EXTRACTED MATERIAL START

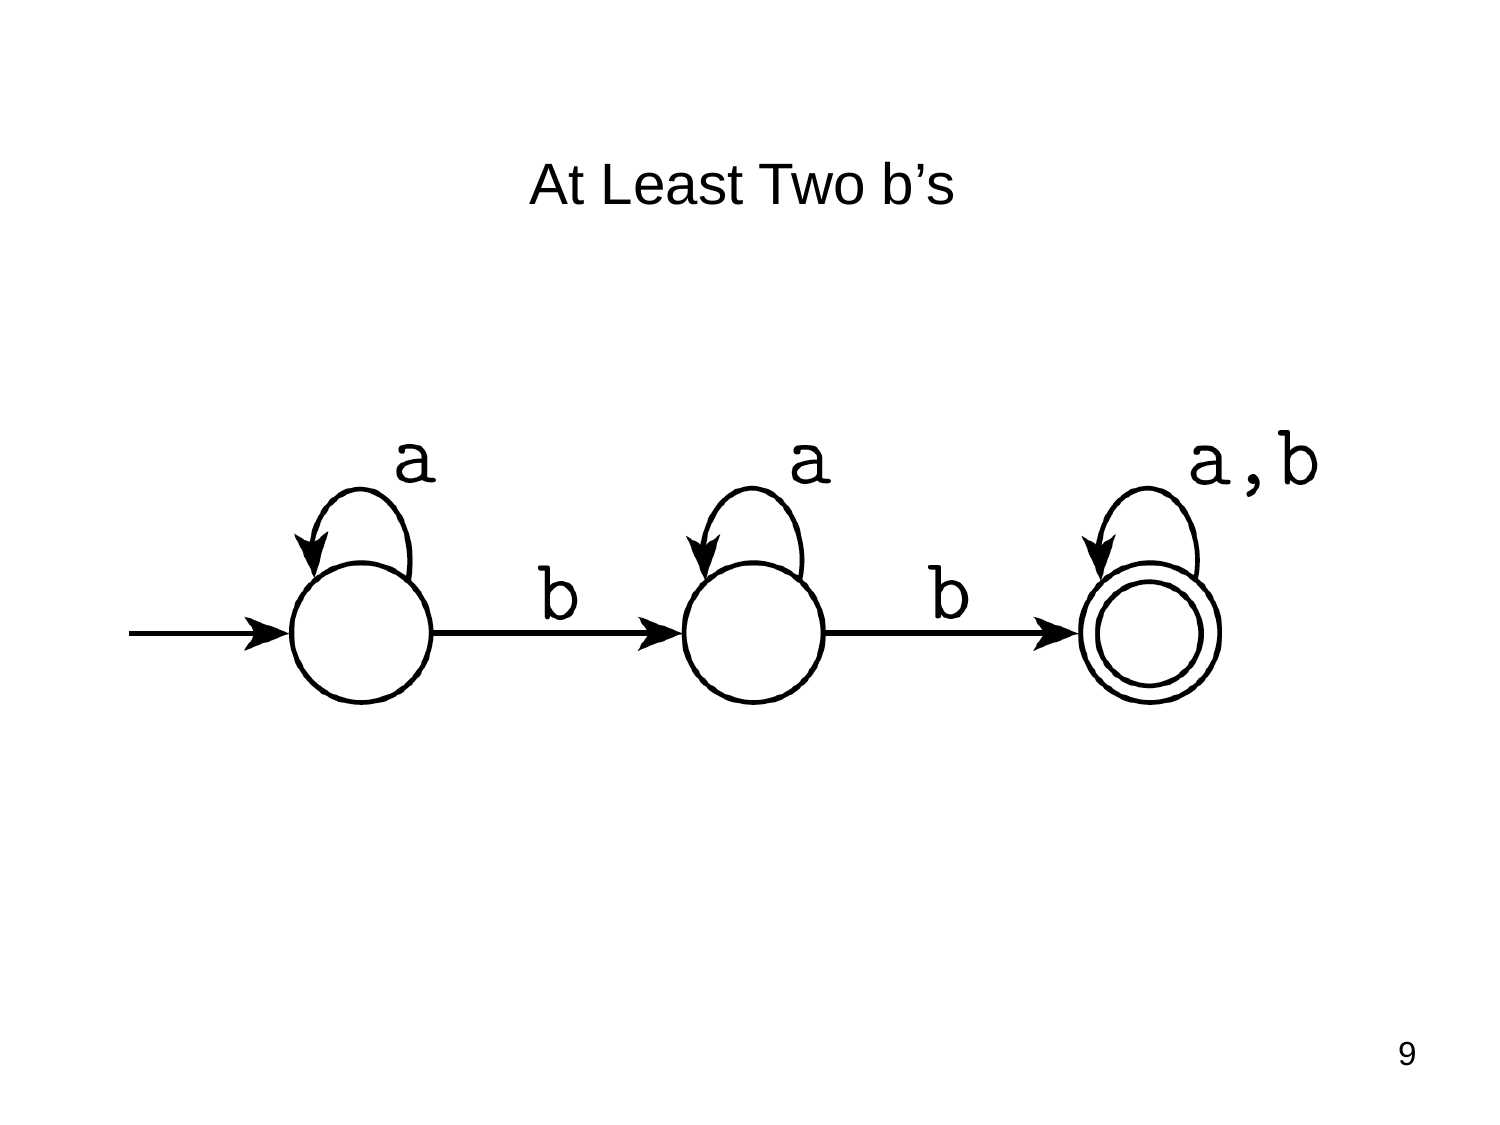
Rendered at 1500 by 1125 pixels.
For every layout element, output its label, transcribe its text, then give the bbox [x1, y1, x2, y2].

title At Least Two b’s [35, 105, 1451, 269]
slide_number ‹#› [1383, 1024, 1480, 1103]
picture [0, 283, 1500, 840]
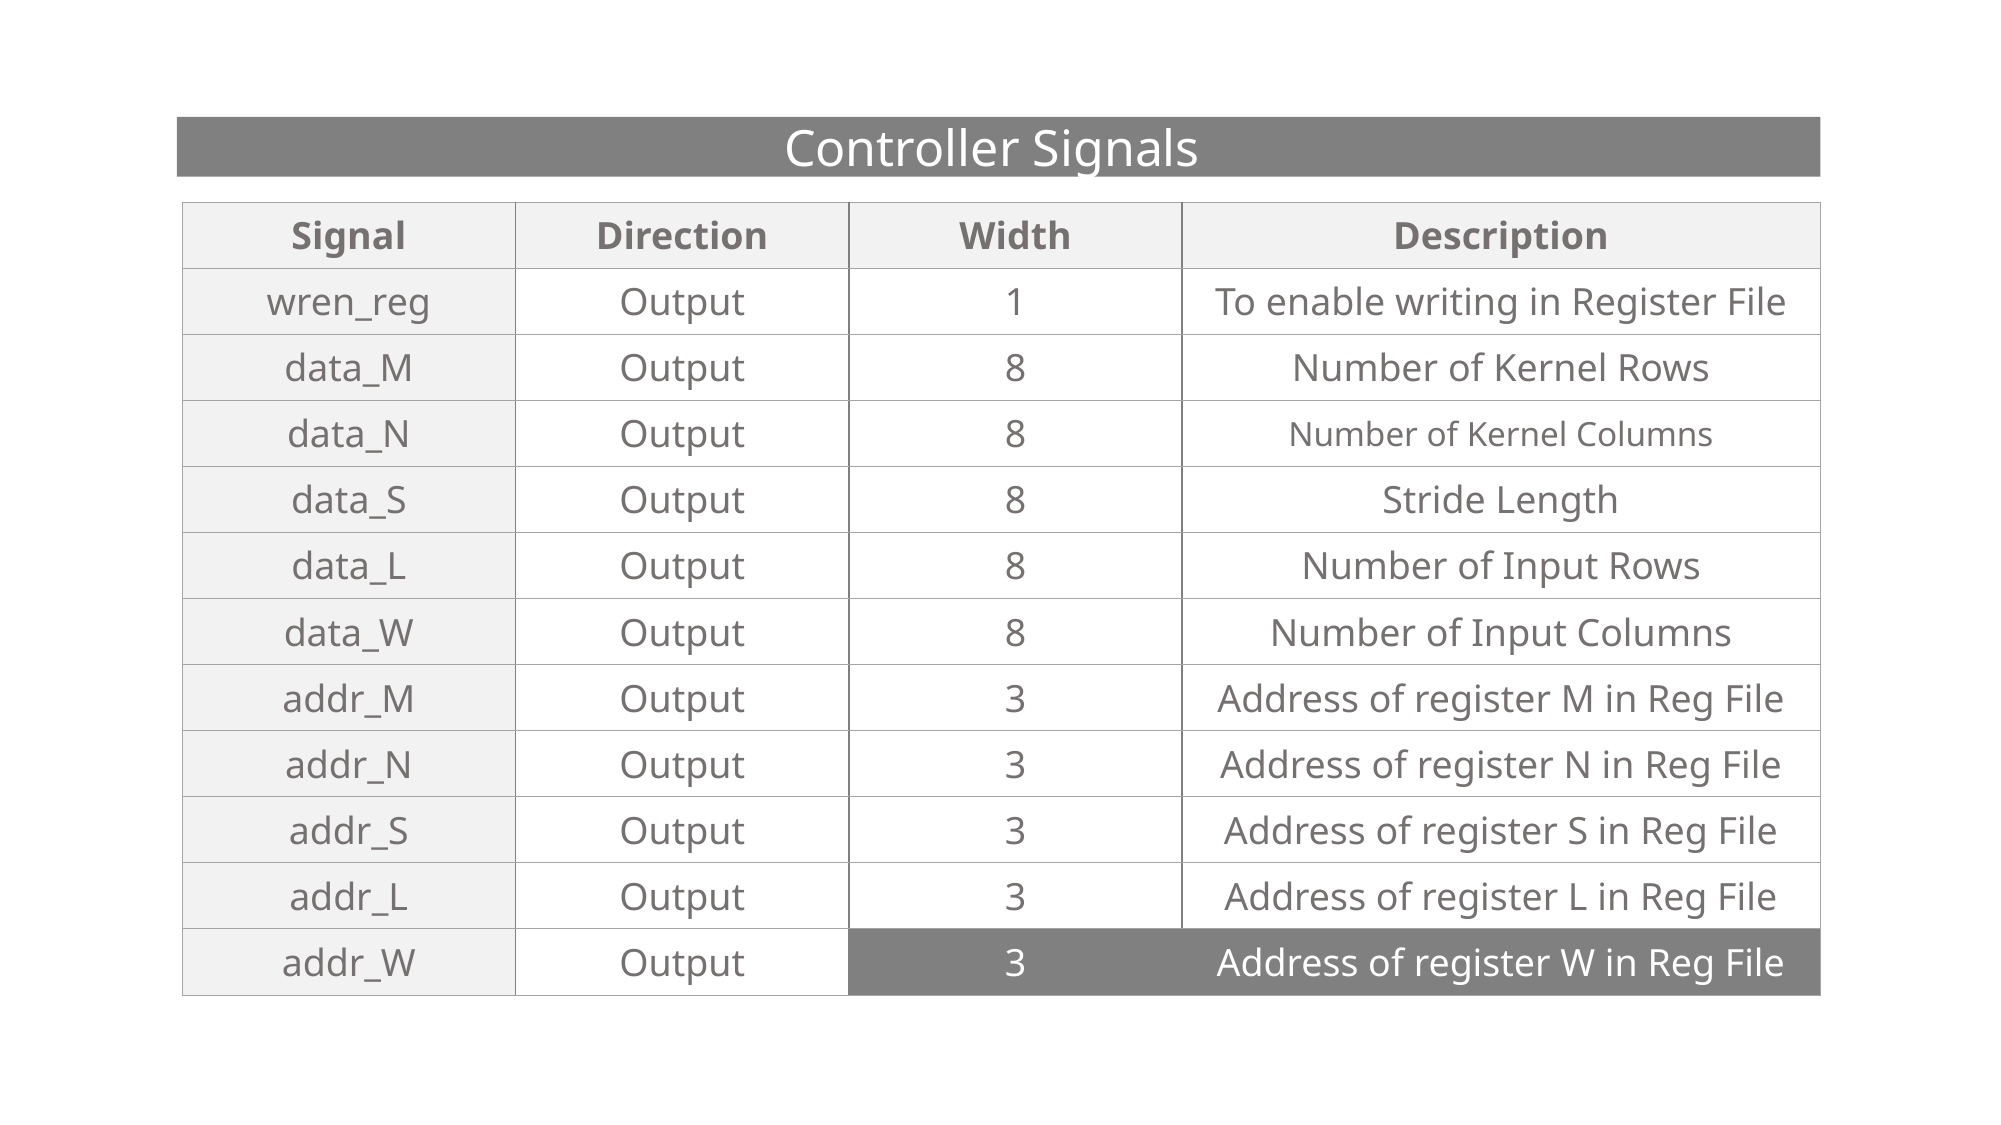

EXTRACTED MATERIAL END

* YOUR TASK
Would you transcribe the listing above line by line, exactly, leaving every picture out?

* RESPONSE BELOW
Rendered at 1500 by 1125 pixels.
For every layout element, output its label, transcribe its text, then give the bbox [x1, y1, x2, y2].

title At Least Two b’s [35, 105, 1451, 269]
slide_number ‹#› [1383, 1024, 1480, 1103]
picture [0, 283, 1500, 840]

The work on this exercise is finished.